Michael Billington, Pinter's biographer, wrote of him: "I believe that memory is also the key to Pinter's whole work as an artist. He is plagued and haunted by the whole notion of memory and by the idea that as we go through daily life we are occupied by our memory of past events, past emotional circumstances, and they can break through at any moment."

What is the inference of Sir Michael Gambon's funeral passage from No Man's Land? "Allow the love of the good ghost. They possess all that emotion trapped. Bow to it. It will assuredly never release them but who knows what relief it may give to them, who knows how they may quicken in their chains, in their glass jars..."

Pinter and his son Daniel possessed all that emotion trapped and were imprisoned by it.

One of the pleasures of growing older is a diminishing sense of grievance.

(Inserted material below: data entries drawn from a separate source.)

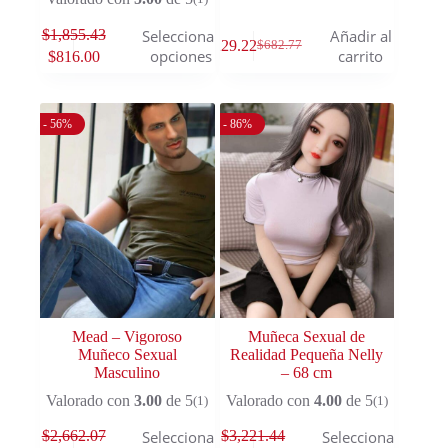
$
1,855.43
Seleccionar
Añadir al
$
229.22
$
682.77
opciones
carrito
$
816.00
- 56%
- 86%
Mead – Vigoroso
Muñeca Sexual de
Muñeco Sexual
Realidad Pequeña Nelly
Masculino
– 68 cm
Valorado con
3.00
de 5
Valorado con
4.00
de 5
(1)
(1)
$
2,662.07
$
3,221.44
Seleccionar
Seleccionar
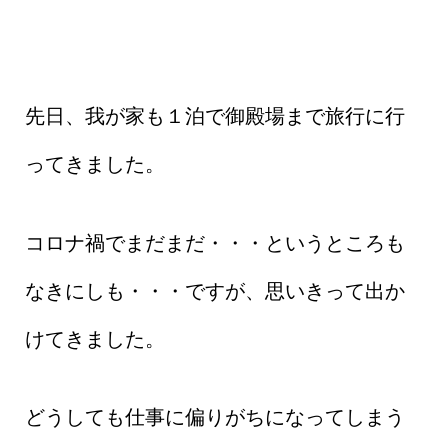
先日、我が家も１泊で御殿場まで旅行に行
ってきました。
コロナ禍でまだまだ・・・というところも
なきにしも・・・ですが、思いきって出か
けてきました。
どうしても仕事に偏りがちになってしまう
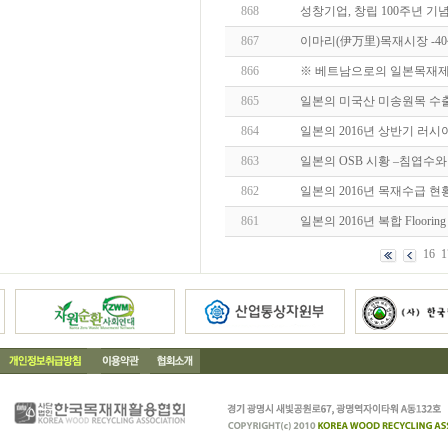
868
성창기업, 창립 100주년 기
867
이마리(伊万里)목재시장 -4
866
※ 베트남으로의 일본목재제
865
일본의 미국산 미송원목 수출
864
일본의 2016년 상반기 러시
863
일본의 OSB 시황 –침엽수
862
일본의 2016년 목재수급 현황
861
일본의 2016년 복합 Floori
16
1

I find that when I am asked about the causes of divorce or professional feuds, I cannot remember, or indeed find myself easily able to see the points of view of old enemies. Perceptions of reality hang in the balance. "What took place; what was the nature of what took place; what happened?"

I would not presume to delve into the causes of the lasting fury of this son towards his famous father, but I am sure it will have poisoned his own life. Despite the message of misery memoirs, you cannot go on blaming your parents for everything or continue to fight their battles. There is no catharsis in it, only prolonged unhappiness.

Had Vivien Merchant recovered from her alcoholism, she might have forgiven her husband. Let us hope that her son can make peace with his dead father.